Белые манжеты его рубашки были сцеплены у запястья дорогими индийскими запонками с мерцающими голубыми каменьями, очки пылали благородством, уменьшение отражая в просветленных цейсовских стеклах по колючей розовой спиральке лампы, которая одна горела в плафоне под потолком. Эти очки в массивной заграничной оправе украсили Бинду, дополнив бездну его личных достоинств, еще до отпуска после эфемерного разговора по телефону с директором салона «Оптика»: «А вам, э-э-э, Ксенофонт Игнатьевич, из редакции не звонили разве?» Именем редакции и брата сноровисто вышибались не только дефицитные оправы.
Долгое время Каменщик набивался ему в ученики и, не дождавшись, добровольно, невзирая на опасность сбиться из думающих в разряд ортодоксов, утвердил себя сам в этом ученическом статусе. Поэтому он обладал полным правом на почтительную рассудительность, с которой выговаривал ему что-то о родственниках, на этот раз не о своих, конечно.

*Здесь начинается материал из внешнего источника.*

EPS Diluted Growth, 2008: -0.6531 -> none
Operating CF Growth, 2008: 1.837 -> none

Вообще, будь и он на месте Бинды, возможно, сделал бы то же самое: насчет родственников существовал и существует в таких случаях заведенный порядок гласный, писаный или неписаный, — он того сейчас не хотел знать и потому с холодным злом выразил Бинде свое категорическое несогласие.
Николов не вмешивался в инцидент, но торопил взглядом. Тогда он, не спрашивая ничего, властно отстранил Каменщика прочь и, взглядом позвав Николова, двинулся в предоперационную, уже наискивая взглядом знакомую дверь, сквозь матовые стекла которой виднелись ему озабоченные тени, склоненные пониже размытого солнца рефлектора.

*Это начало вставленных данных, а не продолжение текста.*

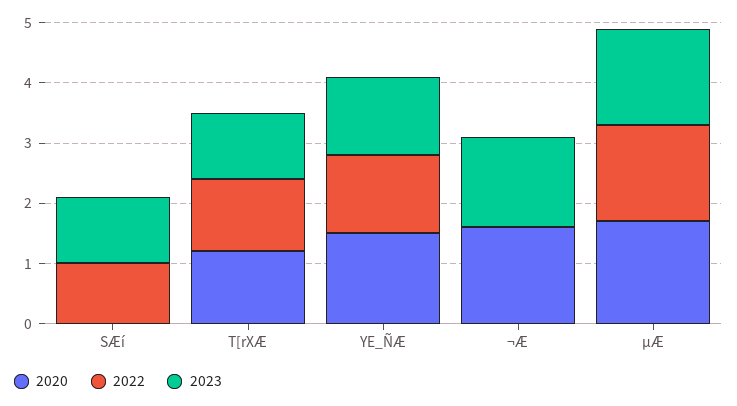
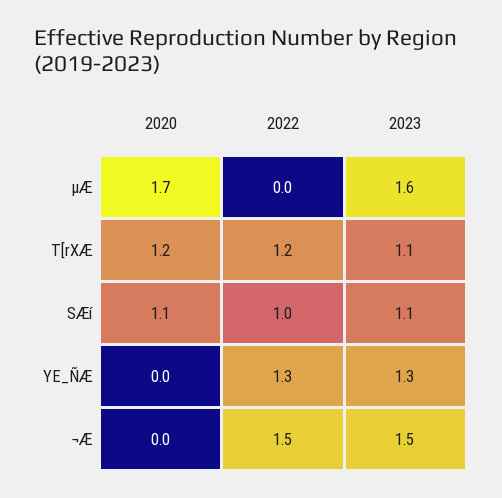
2020, SÆí: 0 -> 1.1
2020, YE_ÑÆ: 1.5 -> 0
2020, ¬Æ: 1.5 -> 0
2022, ¬Æ: 0 -> 1.5
2022, µÆ: 1.5 -> 0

«Вам виднее, Петр Николаевич, но поймите, если что случится, вы ответите, и только вы!» — услышав это, он посмотрел на Бинду так, что тот забормотал, что будет жаловаться.
«Не сомневаюсь. Намек ясен — кому и куда», — хотел легко съязвить он, но удержался.
Еще до Бинды, в коридоре, некий круглый человечек подкатился к нему сбоку. Он тоже холодно и властно отстранил человечка, кажется, задев Алю. Он даже не взглянул человечку в лицо, схватывая удовлетворенно твердость своего шага, внутренне собираясь на ходу. И в ординаторской, когда он усаживал Алю на диван и когда вешал свой макинтош, шляпу и шарф, и даже когда с Биндой говорил, он тоже сосредоточивался. Перед р а б о т о й он всегда вгонял себя в особое состояние, о котором не забывал не без настойчивости напоминать своим коллегам и студентам, ибо считал его очень важным, едва ли не самым необходимым, помимо у м е н и я, конечно.